Hazel's jealous of me and my life. Period. For years I've known she was jealous of me, especially after that Rodney stuff in high school. Me and her just haven't been the same since then and I honestly don't care about repairing our relationship. I'm 51 years old, I don't really give a damn about keeping friendships at this point in my life and neither should she. But if she's that concerned about ruining my life because she's still hung up on something so simple that happened in high school, then she can continue to harp on it but I won't let her turn Ava out. Who knows what the hell she's got Ava doing with her crazy ass.

And Theodore. I don't even know what to say about him. Since I found out Nicole's pregnant, I haven't been able to sleep the past couple of weeks nor have I had an appetite. I don't know how to deal with him sleeping around and getting girls pregnant and he's only 16. I know Lindsey had a baby when she was 17 but she was on a completely different situation, and for Theodore to bring that up and try to use it against me is wrong. He's deliberately out having sex with girls without any protection, and part of me feels like this is just karma coming to bite him in the ass. He knows he needs to use protection, so it's only fair that he has the responsibility of being a father in place of not using protection.

I was so angry at him a few weeks ago when I found out. I don't want to start creating this vicious cycle of my kids having kids when they're still kids themselves. I don't want anymore grandchild right now, and they shouldn't want any children.

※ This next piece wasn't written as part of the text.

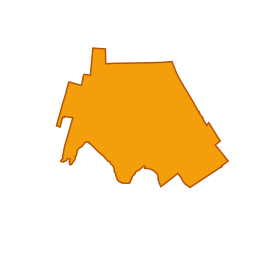 outline of Cernica, Ilfov, Romania, rotated 145°
{"feature_id": "2599482B74723640056211", "entity_name": "Cernica", "entity_type": "district", "adm_level": 2, "iso_a3": "ROU", "parent_name": "Romania", "parent_adm1": "Ilfov", "projection": "orthographic", "projection_center": [26.299, 44.376], "detail": "fine", "context": "isolated", "style": "filled", "palette": "amber", "viewbox_px": 256, "rotation_deg": 145, "n_neighbors": 0, "source": "geoboundaries", "source_scale": "gbopen_adm2", "svg_char_len": 5435}
<svg xmlns="http://www.w3.org/2000/svg" viewBox="0 0 256 256"><g transform="rotate(145 128 128)"><path d="M201.8,139.7L202.2,139.3L201.7,138.7L201.3,137.8L201.1,137.6L200.7,137.4L199.9,137.4L199.6,137.3L199.3,137.1L198.5,136.8L197.8,136.7L197.0,136.8L196.2,136.9L195.5,137.2L194.8,137.5L194.6,137.3L193.3,135.8L193.8,135.4L195.5,134.1L195.3,133.4L195.8,132.8L196.5,132.5L196.7,131.8L196.2,130.7L195.1,130.8L194.2,130.9L192.7,131.5L191.6,131.9L190.1,132.4L189.2,132.9L188.8,133.3L188.4,133.8L188.0,134.5L187.6,134.7L187.1,134.8L186.0,135.1L185.9,135.3L185.5,135.7L185.0,136.3L184.4,136.7L184.2,136.9L183.6,137.5L182.8,138.3L182.5,138.7L182.3,138.8L181.0,139.2L180.2,139.4L179.3,139.4L176.9,139.4L175.7,139.4L173.0,140.4L172.2,140.5L171.3,140.6L170.9,140.5L170.4,140.4L170.2,140.3L169.4,139.8L168.6,139.3L168.0,138.8L167.9,138.6L167.8,138.3L168.7,137.6L167.8,136.3L167.7,135.6L167.6,134.8L167.4,134.1L167.3,133.6L167.0,132.1L166.9,131.4L166.7,129.9L166.4,128.0L166.1,126.6L165.8,124.9L165.3,123.2L164.8,121.1L164.1,118.5L164.0,117.9L164.0,117.0L163.9,115.6L163.6,113.5L163.5,112.5L163.3,112.5L162.3,110.5L162.6,109.9L162.6,109.3L162.7,109.0L162.8,108.7L162.4,107.4L162.3,106.8L162.2,106.4L162.1,105.3L162.3,104.3L162.6,103.2L162.7,102.7L162.9,102.0L163.1,101.9L163.4,101.4L163.8,101.1L164.0,100.7L164.1,100.4L164.3,99.8L164.3,99.3L164.1,98.6L164.3,98.1L164.7,97.2L165.5,95.0L165.8,94.1L166.3,92.0L166.4,91.0L166.2,89.6L165.8,88.8L165.3,88.1L165.2,87.9L164.9,87.8L164.7,86.9L164.6,86.5L163.2,85.4L161.8,84.3L160.6,83.3L159.5,82.5L159.2,82.4L158.6,82.2L158.0,82.0L157.8,82.1L157.4,82.4L156.1,83.2L156.0,83.4L155.4,83.8L155.1,83.8L154.9,83.8L154.6,83.9L154.6,84.0L154.4,84.1L154.3,84.3L154.1,84.5L153.8,84.9L153.1,85.1L152.6,85.4L152.3,85.7L152.0,85.9L151.5,85.9L150.6,86.1L149.7,86.2L149.2,86.4L148.4,86.5L148.1,86.7L147.5,87.1L146.9,87.5L146.4,87.7L146.0,87.7L145.6,87.7L145.2,87.6L144.8,87.5L144.7,87.5L144.5,87.3L144.3,87.2L143.9,87.2L143.3,87.1L142.5,87.2L142.0,87.3L141.8,87.5L141.0,87.5L140.0,87.5L139.6,87.4L139.1,87.5L138.7,87.5L137.8,87.7L137.6,87.7L137.1,87.5L136.6,87.4L136.2,87.1L136.6,86.3L137.2,85.7L137.5,85.4L137.4,85.3L135.6,83.8L134.7,83.2L134.1,82.7L133.8,82.1L132.6,80.4L132.3,79.8L132.1,79.5L131.6,78.7L131.3,78.1L131.2,77.4L131.1,77.2L131.0,76.2L130.5,73.4L130.8,72.3L131.7,69.8L131.9,69.6L132.4,69.5L132.6,69.3L132.9,68.4L133.3,67.3L133.3,67.2L133.7,65.7L133.9,65.1L134.0,64.8L134.4,63.1L134.8,61.2L129.3,61.2L127.4,61.4L117.7,61.9L113.3,62.3L113.1,59.3L113.0,59.0L113.4,54.1L113.5,51.4L113.4,50.0L113.2,49.0L111.3,43.7L109.6,43.7L105.6,43.6L96.4,43.3L92.5,43.2L89.6,43.1L84.4,43.0L77.8,42.8L76.3,42.8L73.4,42.4L73.4,42.5L73.4,42.9L73.4,43.2L70.3,43.3L67.6,43.4L67.2,43.4L66.6,43.5L66.4,43.5L66.0,43.5L64.9,43.5L64.9,44.5L65.0,44.7L65.2,48.7L65.3,50.0L65.5,54.2L65.8,57.2L66.0,60.5L66.3,64.1L64.2,64.2L62.6,64.3L59.8,64.5L59.8,65.3L59.9,66.5L59.8,69.1L59.7,70.6L59.5,72.9L59.3,76.6L59.1,80.7L59.0,81.3L58.9,83.0L58.8,85.6L58.8,86.0L60.1,85.6L61.4,85.1L62.0,84.9L62.0,85.1L62.0,85.4L61.9,86.1L61.8,87.5L61.8,88.2L61.7,89.9L61.5,91.9L61.5,92.6L61.1,92.9L60.9,93.0L60.9,94.7L61.0,95.5L61.0,96.5L61.1,99.3L60.6,99.4L60.5,99.7L60.8,99.6L60.7,102.0L60.4,104.7L60.4,105.0L60.1,108.3L59.7,111.4L59.7,111.5L59.5,113.9L59.5,114.0L59.3,117.7L59.1,119.8L59.2,120.0L59.0,122.3L58.9,123.0L58.7,125.9L58.6,127.6L58.4,130.7L58.2,132.6L58.2,133.2L58.1,134.5L57.8,136.9L57.7,138.8L57.2,142.6L56.7,145.1L56.3,147.2L56.0,148.6L55.1,152.3L54.6,154.4L53.9,157.1L53.8,157.3L55.4,158.0L57.8,159.6L59.2,160.3L61.1,161.4L62.1,162.0L63.3,162.8L63.5,162.9L67.6,165.6L72.9,169.1L75.8,171.0L77.9,172.5L80.1,173.9L83.3,176.1L84.9,177.1L88.3,179.4L93.1,182.7L94.9,183.9L97.5,185.6L99.1,186.8L101.1,188.1L102.5,189.1L109.4,193.4L108.7,194.5L107.8,195.8L106.9,197.2L105.9,198.7L104.4,200.9L103.9,201.6L103.6,202.1L101.2,205.8L107.6,210.9L110.9,213.6L111.3,213.2L111.6,212.8L112.3,212.0L112.6,211.6L112.9,211.2L113.6,210.4L114.7,209.1L115.6,208.1L117.3,206.1L118.9,204.1L121.4,201.2L122.5,199.9L123.9,198.2L124.8,197.2L125.0,197.0L125.0,196.9L125.2,196.7L125.5,196.4L125.7,196.2L126.2,195.6L127.2,194.3L128.5,192.8L130.8,195.0L132.2,196.3L133.0,196.9L133.3,197.0L133.7,197.0L134.0,196.9L134.6,196.3L134.8,196.1L135.1,195.9L135.3,195.7L135.5,195.5L135.6,195.4L135.9,195.1L137.3,193.7L138.2,192.9L138.9,192.2L139.2,191.9L139.5,191.6L139.7,191.4L140.0,191.2L140.2,190.9L140.4,190.7L140.7,190.5L141.2,190.0L141.4,189.9L141.6,189.8L141.8,189.9L142.1,190.1L144.0,192.4L146.4,195.3L148.4,197.8L149.5,199.2L150.1,199.4L150.3,199.5L152.5,197.7L155.6,195.1L157.6,193.3L157.6,193.1L158.2,192.6L158.9,192.1L159.4,191.8L160.2,191.2L161.4,190.2L163.6,188.5L165.5,187.0L166.1,186.5L166.4,186.3L166.9,185.9L167.2,185.7L167.7,185.3L167.9,185.1L168.2,184.9L169.7,183.7L171.2,182.4L172.0,181.7L172.9,181.0L174.3,179.9L175.4,179.0L176.8,177.7L178.3,176.6L179.6,175.5L181.0,174.4L182.4,173.2L185.3,170.9L183.2,167.7L175.4,174.2L174.5,173.3L174.3,173.2L174.2,173.3L173.5,173.9L173.4,173.8L173.0,173.5L172.1,172.6L171.2,171.8L170.5,171.0L169.3,170.0L168.0,168.7L167.6,168.3L167.4,168.1L167.6,168.0L168.4,167.2L169.1,166.7L170.1,165.8L171.1,165.0L175.0,161.8L176.0,161.0L178.1,159.3L180.0,157.7L182.1,156.0L184.1,154.4L185.5,153.3L186.3,152.5L186.9,152.2L188.8,150.7L191.4,148.5L191.9,148.0L195.2,144.7L197.7,142.3L198.3,141.7L198.5,140.9L198.8,140.7L199.0,140.4L199.4,140.3L201.0,140.1L201.5,139.9L201.8,139.7Z" fill="#f59e0b" stroke="#b45309" stroke-width="1.5"/></g></svg>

Sometimes, I feel like I want more out of Theodore's life than what he wants for himself. It's like he doesn't even care anymore. Just a few years ago, he was such a good kid. He'd go to school, yeah he'd get in trouble sometimes, but he'd do his work and wouldn't be trying to get away with low grades and hanging out all night. I wish he would go back to being that kid.

I took a deep breath and stood up from my bed after I finished putting on my shoes. I'm really not in the mood to go to work today after finding out about Lindsey being in the hospital but I know I need to get up and go out. If it was up to me, I'd be laying around in bed all day sulking but I have to keep things together for my family. And if Teddy can go out to the club and keep his life moving forward, then I know I can do the same thing too.

I walked out of my bedroom and down the hall to Theodore's room. I took a deep breath before knocking on his door. I don't know why I was so nervous to knock on my own son's door, but I am. I guess it's because he and I haven't sat down and had a real conversation after the news about Nicole got out or because we've been distancing ourselves from each other. I don't know if he feels it too, but it's so awkward being around him here lately.

He pulled the door open and I could tell he was surprised to see me, of all people, knocking on his door. "Yeah?" he asked.

"I uh just wanted to see how you were feeling."